Re: the no talking instruction and practice - I guess the traditional Japanese instruction is being shown by research to be a very effective way to learn movement skills - it's called "intrinsic learning" - people learn more by observing a movement and then trying to repeat it based on what they've observed (sometimes it needs many demonstrations) but with NO COMMENTARY in the demonstration. R. Masters - do a google search on that name with Intrinsic Learning, and you should find lots of academic articles...

These days when I'm coaching, and developing coaching education programmes, I use "try this" and "try that" and "how did that feel", rather than give a great long explanation about how to do things.

Cheers,
Walter

Phil Parsons
02-27-2009, 08:49 PM
I'm the lowest ranking instructor on the student-instructor rotation at my dojo, at 2nd kyu. When I teach, I just pick some techniques and try to focus on a theme, and then break people up into groups by rank so they can train on techniqes at their own level. I ask the students who are senior to me for some input when explaining a technique, as I am explaining it primarily for the sake of junior students.

As a senior student being instructed by a lower-ranking student, the most important thing to remember is that you should be supportive of the class and contribute to the training. Furthermore, keep it in mind that it is as much a learning experience for the instructor as it is for the students. If you have something to contribute to the instruction, offer it, but don't hijack the class.

Rocky Izumi
03-06-2009, 11:34 AM
At some point, all chief instructors are instructors of people who will someday, hopefully, become instructors themselves. My job these days is to create good instructors. With that in mind, I realize that behavioural modelling is important in learning how to teach. However, so is practice. As such, I must ask the lower ranked person to teach while I practice so that I can observe how he or she teaches, then, after class or after the teaching period, I need to provide the lower rank with feedback on what they did. Lower ranks need to teach at times. If the chief instructor doesn't teach them how to teach and let the person practice, the chief instructor will never be able to take a break and go to teach a seminar somewhere or do other things. Students may pay me to teach. Usually, instead, I pay to teach. But even if they do pay, part of that payment is for the feedback after the person teaches and I can comment on what he or she did. Letting a person who is trying to learn to become a good instructor flounder around because I haven't given him or her decent feedback after observing his or her performance is quite wasteful of both of our times.

Rock

Erik Jögimar
12-27-2009, 04:11 PM
I would respect sensei's choice in deshi to teach the class, and give the deshi the opportunity to learn. I'm new to teaching but it does help me put things into perspective, in my head.
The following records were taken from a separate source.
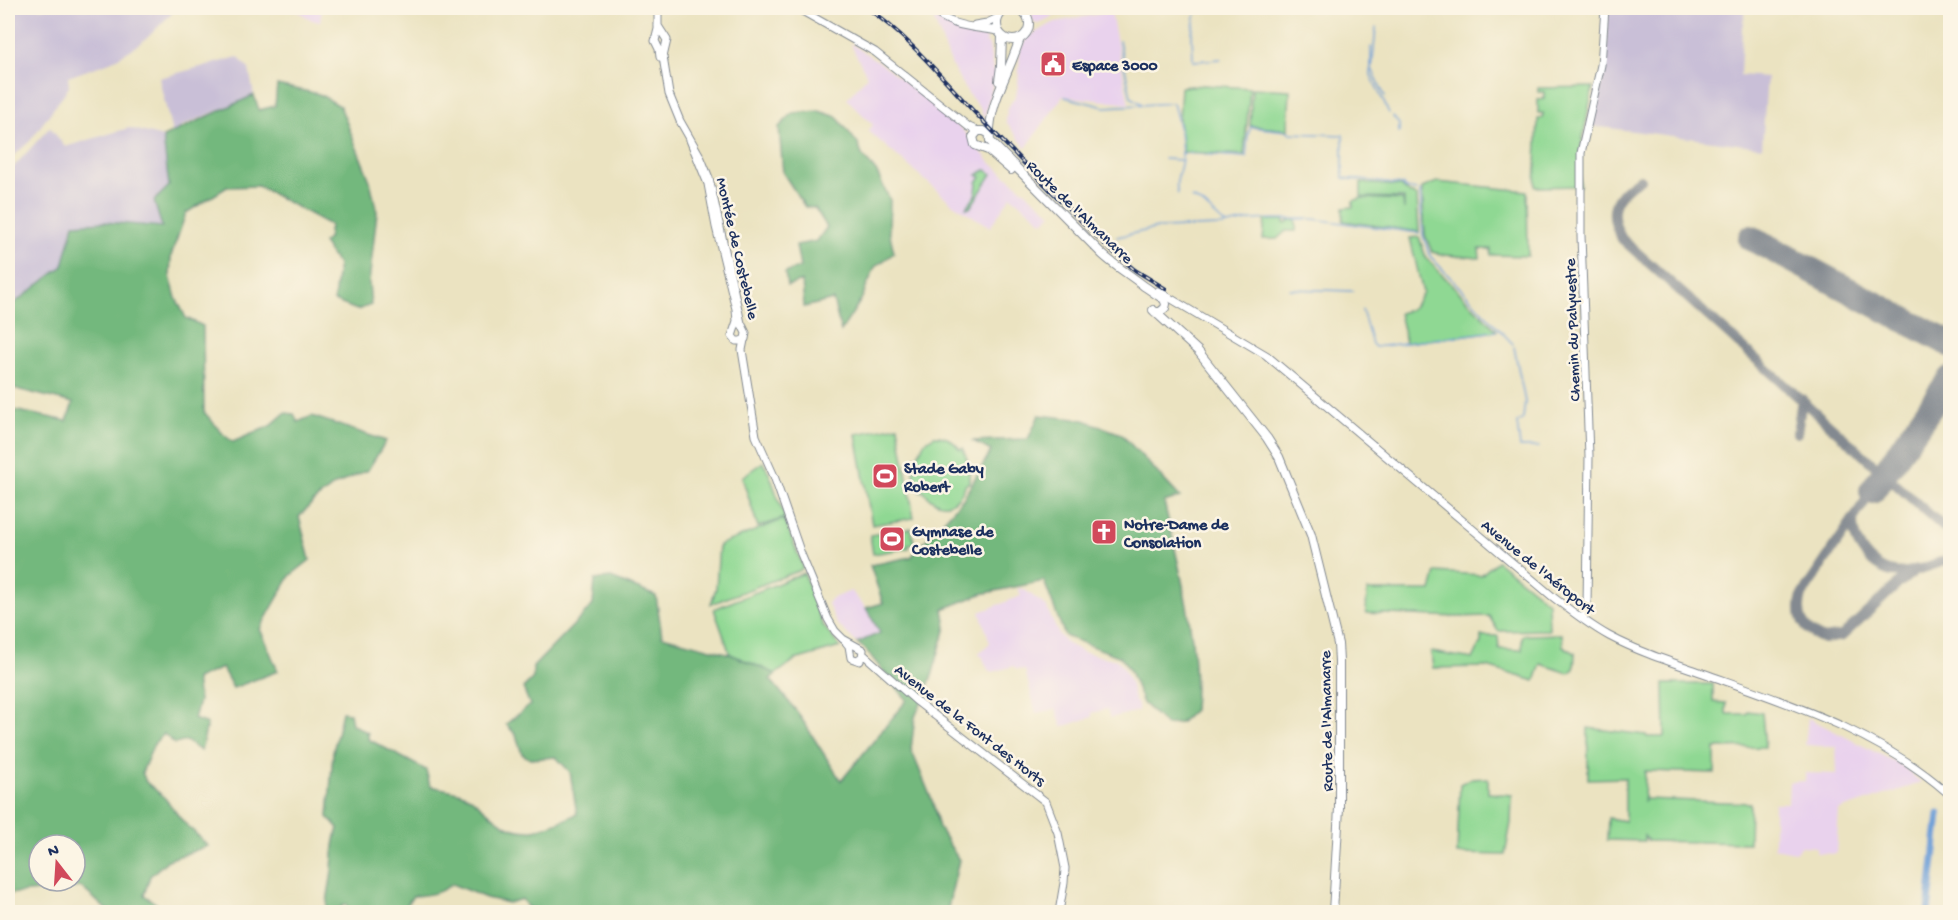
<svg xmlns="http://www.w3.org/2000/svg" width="1958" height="920" viewBox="0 0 1958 920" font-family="'Gochi Hand',sans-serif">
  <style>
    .built { fill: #e9d2ed }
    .industrial { fill: #c9bfd7 }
    .green { fill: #8fd893; stroke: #558478; stroke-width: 1.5 }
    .forest { fill: #73b87d; stroke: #47746e; stroke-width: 1.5; fill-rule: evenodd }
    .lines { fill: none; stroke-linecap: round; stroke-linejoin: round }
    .stream { stroke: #6c9ed7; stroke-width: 1.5 }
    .river { stroke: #6c9ed7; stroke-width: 7 }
    .taxiway { stroke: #838990; stroke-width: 10 }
    .runway { stroke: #838990; stroke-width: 26 }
    .secondary-casing { stroke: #838990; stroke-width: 9 }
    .primary-casing { stroke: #838990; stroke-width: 10 }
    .secondary { stroke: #fff; stroke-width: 7 }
    .primary { stroke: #fff; stroke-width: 8 }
    .rail-casing { stroke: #1b2f5e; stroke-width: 4 }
    .rail { stroke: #fcf5e5; stroke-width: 1.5; stroke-dasharray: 4.5; stroke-linecap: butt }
    .labels { text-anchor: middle; stroke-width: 5; stroke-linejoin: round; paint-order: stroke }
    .poi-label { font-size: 16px; font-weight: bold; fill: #1b2f5e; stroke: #fcf5e5; text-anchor: start }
    .street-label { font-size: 16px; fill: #1b2f5e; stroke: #fcf5e5 }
  </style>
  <rect width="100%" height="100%" fill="#fcf5e5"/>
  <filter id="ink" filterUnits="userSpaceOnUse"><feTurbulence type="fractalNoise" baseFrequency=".0167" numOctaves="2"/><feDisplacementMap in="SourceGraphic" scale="12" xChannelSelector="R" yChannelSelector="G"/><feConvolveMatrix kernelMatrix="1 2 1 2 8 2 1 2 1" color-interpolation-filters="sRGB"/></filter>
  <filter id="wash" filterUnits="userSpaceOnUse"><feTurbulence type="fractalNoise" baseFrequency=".008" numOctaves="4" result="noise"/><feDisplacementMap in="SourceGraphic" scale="24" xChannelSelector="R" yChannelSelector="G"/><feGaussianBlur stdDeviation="1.35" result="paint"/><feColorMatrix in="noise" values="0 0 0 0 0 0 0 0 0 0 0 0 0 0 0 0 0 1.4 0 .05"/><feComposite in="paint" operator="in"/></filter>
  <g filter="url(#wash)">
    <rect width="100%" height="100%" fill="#ebe3c1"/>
    <path class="built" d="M292 8H322L320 22 312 20Z
      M938 8H997L994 15 982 20 963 21 948 15Z
      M1036 8H1103L1056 15 1037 24 1032 20V12Z
      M1111 12 1129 104 1063 96 1026 148 1006 122 1007 109 1016 95 1018 85 1020 50 1027 37 1055 22Z
      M933 18 978 38 979 36 987 39 986 43 989 45 993 71 996 72 984 119 980 108 969 95 953 68Z
      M850 43 885 66 962 129 989 161 1052 214 1043 222 1011 196 990 227 953 204 868 131 873 125 847 99 867 76Z
      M1018 588 1025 590 1046 606 1059 635 1068 644 1083 652 1117 660 1123 667 1130 682 1134 699 1138 705V711L1110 718 1107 709 1092 713V717L1062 727 1056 709 1036 713 1025 670 1015 669 1014 666 993 672 988 670 982 656H980L979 653 990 643 980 612 1021 596Z
      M851 591 866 608 881 633 861 642 857 643 837 624 828 604 830 599Z
      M1808 718 1903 766 1921 783 1839 810 1836 854 1816 853 1817 847 1801 846 1795 852 1774 848V803H1788L1789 782 1805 781V773L1837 774 1836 747 1805 745Z"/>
    <path class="industrial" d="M10 8H177L148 37 132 49 110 62 68 77 69 87 30 141 8 161V12H12Z
      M1608 8H1746L1742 28 1740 75 1767 77 1762 147 1592 126 1604 70 1607 47Z
      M238 57 249 69 254 95 184 125 172 133 159 78Z
      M50 127 65 147 129 128 163 137 169 187 155 202 163 227 104 222 63 266 8 308V173Z"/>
    <path class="green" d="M1203 85 1250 88 1244 155 1183 152 1179 121 1181 87Z
      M1593 87 1580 152V186L1535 187 1538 119 1543 118V113H1538V100L1544 99V92H1538V88Z
      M1252 88 1290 90 1288 130 1250 126Z
      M986 170 992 174 970 208H966L976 194 977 182 981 177 977 175Z
      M1437 182 1527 191 1528 256 1491 255V249H1479L1480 258 1444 255 1432 252 1425 235 1422 188Z
      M1361 183 1401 186 1409 193 1417 196 1419 232 1343 221V208L1353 207V201L1362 198 1403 200 1404 210V198L1361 197Z
      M1265 220H1284V223H1286L1290 220H1296V231H1286L1277 239H1263Z
      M1419 237 1426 258 1497 331 1406 343 1399 313 1412 309 1423 293 1410 238Z
      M898 426 914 518 872 525 856 434Z
      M934 436C946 435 952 440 960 449L963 448 969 465V483L966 484C957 507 940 512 923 491L920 492 914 474V457H917L924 443Z
      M763 462 769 473 785 518 758 527 742 477Z
      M784 519 803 567 801 570 711 604 716 588 719 545Z
      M911 528 914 543 908 544 909 548 873 554 870 535Z
      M1497 561 1548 602 1549 630 1498 631 1489 616 1456 617 1366 613 1367 591H1431L1436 572 1481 575Z
      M804 573 822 624 840 647 795 660 776 674 730 654 714 609Z
      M1562 634 1563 646 1575 653 1574 669 1568 673 1541 664 1535 681 1487 667 1433 668 1431 652 1473 659 1481 642V636H1498L1499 649 1522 650V637L1525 635Z
      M1664 684H1713V702L1726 703V714H1747L1748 711 1762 713 1765 747 1715 748V773L1645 771 1644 802 1645 799 1750 803 1749 843 1648 841 1644 836V841L1607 840 1608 818 1625 821V778L1588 779V728L1646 735 1647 737H1665Z
      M1488 778V793L1512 795 1511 823 1505 855 1457 854 1460 784 1470 779Z"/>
    <path class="forest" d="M277 85 319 94 340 106 370 181 377 212 369 283 371 305 357 310 334 301 338 265 323 243 328 239 330 225 258 186 227 187 186 213 171 256 170 276 176 298 186 318 203 326 204 412 224 435 233 442 270 426 285 413 294 414 298 422 312 416 386 441 368 470 335 485 314 501 299 517 310 560 290 576 260 629 278 671 233 688 222 668 196 679 199 701 194 719 207 724 201 751 186 741 175 744 164 734 154 744 142 772 146 782 164 797 181 819 208 846 168 860 150 876 144 895 168 912H113L107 910 81 887 8 894V409L67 421 73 403 8 387V308L63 266 74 224 104 222 162 227 154 201 169 186 163 137 254 95 259 110 275 106ZM39 845H75V881H39Z
      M819 111 837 117 858 144 862 155 876 171 890 200 889 230 894 253 875 267 861 300 841 331 833 300 804 307 802 281 787 286 785 273 800 267 796 245 817 241 827 227 815 208 805 207 783 173 779 127 793 113Z
      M1039 415 1084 420 1121 434 1180 497 1164 502C1180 570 1199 640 1194 710L1180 723 1166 725 1143 703 1130 671 1121 657 1065 636 1044 581 981 594 943 609 946 627 932 676 915 717 911 749 933 803 939 828 959 860 947 912H560L528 908 522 899 508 903 486 898 452 884C439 894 429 895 413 896L401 912H349L346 904 338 909 326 912C327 903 328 894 330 884 334 864 331 850 338 828L328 817 333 752 342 712 350 713 352 724 368 733V739L426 770 430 786C443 789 459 790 470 797 489 811 506 835 533 830 548 828 563 820 577 814L570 772 556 757 530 759 522 754 516 735 506 724 530 705 523 688 533 678V667L593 605 595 580 611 578 656 596 662 636 730 654 776 674 770 679 798 713 841 781 907 700 865 649 857 643 880 633 866 608 883 603 870 565 911 557 963 499 991 451 973 441 1028 439Z"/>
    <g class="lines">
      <path class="stream" d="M1194 8 1196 12 1192 33 1193 61 1221 59
        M1376 27 1372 69 1385 97
        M1119 41 1131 97 1142 104
        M1371 47V75L1389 113
        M1065 97 1105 107 1173 103 1180 130 1182 153 1246 157 1248 134 1251 127 1288 131 1290 133 1343 135V178L1403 185 1405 188 1416 190
        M1393 117 1399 124V133
        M1164 159 1181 160
        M1420 191 1423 235 1430 256 1513 344
        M1178 194C1173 180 1183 169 1182 154
        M1192 198 1203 204 1226 225
        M1117 237 1158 228 1222 226 1252 220 1274 219H1313L1419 233
        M1290 289 1353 291
        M1362 310 1372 344 1375 347 1497 331
        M1514 347 1525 402 1523 419 1517 423 1520 447H1539"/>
      <path class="river" d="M1928 912 1939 814"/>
      <path class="taxiway" d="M1640 179C1614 195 1606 211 1622 239L1950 533
        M1797 433 1802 399
        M1872 491 1802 595C1796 617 1803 631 1824 639L1842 636 1899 583 1917 569
        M1853 520C1853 534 1856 543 1865 554 1891 586 1917 569 1950 559"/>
      <path class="runway" d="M1751 238 1950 344
        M1872 491 1950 379"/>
    </g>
  </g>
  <g filter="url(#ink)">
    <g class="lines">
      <g class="secondary-casing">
        <path id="secondary" d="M658 8V29L655 41 659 49 660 57
          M797 8 875 52 969 127 978 131
          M930 8C952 28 971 26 998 31
          M975 25 987 23 998 18
          M658 26 667 40 663 57 669 94 680 121 700 156 709 178 741 323 746 333 745 339 741 341H736L732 336 737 321 736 309 716 227 708 184 690 140
          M1158 291 1266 355 1553 597C1571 611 1589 625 1609 636 1639 652 1671 662 1703 673 1790 704 1880 732 1950 795
          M744 340 742 350 756 436 774 476 801 554 828 619 835 631 843 639 863 650 862 657 857 660
          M1583 619 1587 608 1589 456 1581 236V153L1601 65 1605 8
          M845 641 849 646 851 658 860 661
          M863 654 915 700 1046 802 1058 833 1065 868 1064 883 1059 912"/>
      </g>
      <g class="primary-casing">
        <path id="primary" d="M997 24a16 16 0 1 1 32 0a16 16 0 1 1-32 0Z
          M1020 38C1010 72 987 105 990 141L1102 254C1115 266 1130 275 1144 286 1152 291 1156 295 1164 299L1166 304 1165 308 1160 312H1155
          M999 81 1001 66 1002 36
          M988 133 984 131H978L973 137 975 145 988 150 1011 170
          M1153 310 1198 351 1267 438 1279 457 1311 535 1338 644 1339 662V808L1333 912"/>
      </g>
      <use href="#secondary" class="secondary"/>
      <use href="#primary" class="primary"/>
      <g class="rail-casing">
        <path id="rail" d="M867 8C910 38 943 79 979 117 1023 162 1067 208 1112 251L1135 270 1166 289"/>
      </g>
      <use href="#rail" class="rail"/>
    </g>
  </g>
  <defs>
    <g id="civic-square" transform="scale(1.35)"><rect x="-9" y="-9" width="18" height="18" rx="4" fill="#d1495b" stroke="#fcf5e5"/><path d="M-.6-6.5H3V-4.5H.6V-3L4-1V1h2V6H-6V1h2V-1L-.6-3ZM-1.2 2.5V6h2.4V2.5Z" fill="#fff"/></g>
    <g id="stadium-square" transform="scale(1.35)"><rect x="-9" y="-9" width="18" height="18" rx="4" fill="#d1495b" stroke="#fcf5e5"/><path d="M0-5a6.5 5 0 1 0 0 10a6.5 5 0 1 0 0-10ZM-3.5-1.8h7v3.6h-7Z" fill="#fff"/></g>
    <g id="church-square" transform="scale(1.35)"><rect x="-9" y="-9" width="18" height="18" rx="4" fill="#d1495b" stroke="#fcf5e5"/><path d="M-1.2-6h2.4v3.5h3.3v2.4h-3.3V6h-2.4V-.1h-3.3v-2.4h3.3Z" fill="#fff"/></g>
  </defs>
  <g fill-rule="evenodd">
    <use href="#civic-square" x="1053" y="64"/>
    <use href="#stadium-square" x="885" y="476"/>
    <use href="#church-square" x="1104" y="532"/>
    <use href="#stadium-square" x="892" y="539"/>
  </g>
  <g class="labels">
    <g class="poi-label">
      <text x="1072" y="70">Espace 3000</text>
      <text x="904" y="473">Stade Gaby<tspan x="904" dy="18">Robert</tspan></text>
      <text x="1124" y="529">Notre-Dame de<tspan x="1124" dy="18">Consolation</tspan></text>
      <text x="912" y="536">Gymnase de<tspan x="912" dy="18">Costebelle</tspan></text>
    </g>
    <g class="street-label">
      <text transform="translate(1081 211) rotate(44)" y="6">Route de l'Almanarre</text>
      <text transform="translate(739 248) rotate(77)" y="6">Montée de Costebelle</text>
      <text transform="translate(1571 330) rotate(-92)" y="6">Chemin du Palyvestre</text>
      <text transform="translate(1539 566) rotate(39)" y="6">Avenue de l'Aéroport</text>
      <text transform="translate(1325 721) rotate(-91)" y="6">Route de l'Almanarre</text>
      <text transform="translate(971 724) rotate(38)" y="6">Avenue de la Font des Horts</text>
    </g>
  </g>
  <rect width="1958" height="920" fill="none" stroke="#fcf5e5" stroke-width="30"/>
  <g transform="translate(57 863) rotate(343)"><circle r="28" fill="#fcf5e5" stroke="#a2a6af" stroke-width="1.5"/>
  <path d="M0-4.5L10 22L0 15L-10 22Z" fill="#d1495b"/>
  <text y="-9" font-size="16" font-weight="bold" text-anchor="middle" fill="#1b2f5e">N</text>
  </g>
</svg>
That's how the Dojo works. You give, and you take. The student learns from sensei, and sometimes they give something in return and get something back from it in the process.

Lyle Laizure
12-27-2009, 08:24 PM
Whoever is teaching should be given the same respect as the sensei. Even if that person is the lowest ranked person in the class.

Walter Martindale
12-28-2009, 02:44 AM
Old Thread Alert!!!

Daniel Blanco
12-29-2009, 02:39 PM
Teaching is also a learning process, as long as the student teaching can teach proper technics with confidence, but please lets not forget to respect who ever is teaching, because that is a challenge in itself and takes a lot of courage.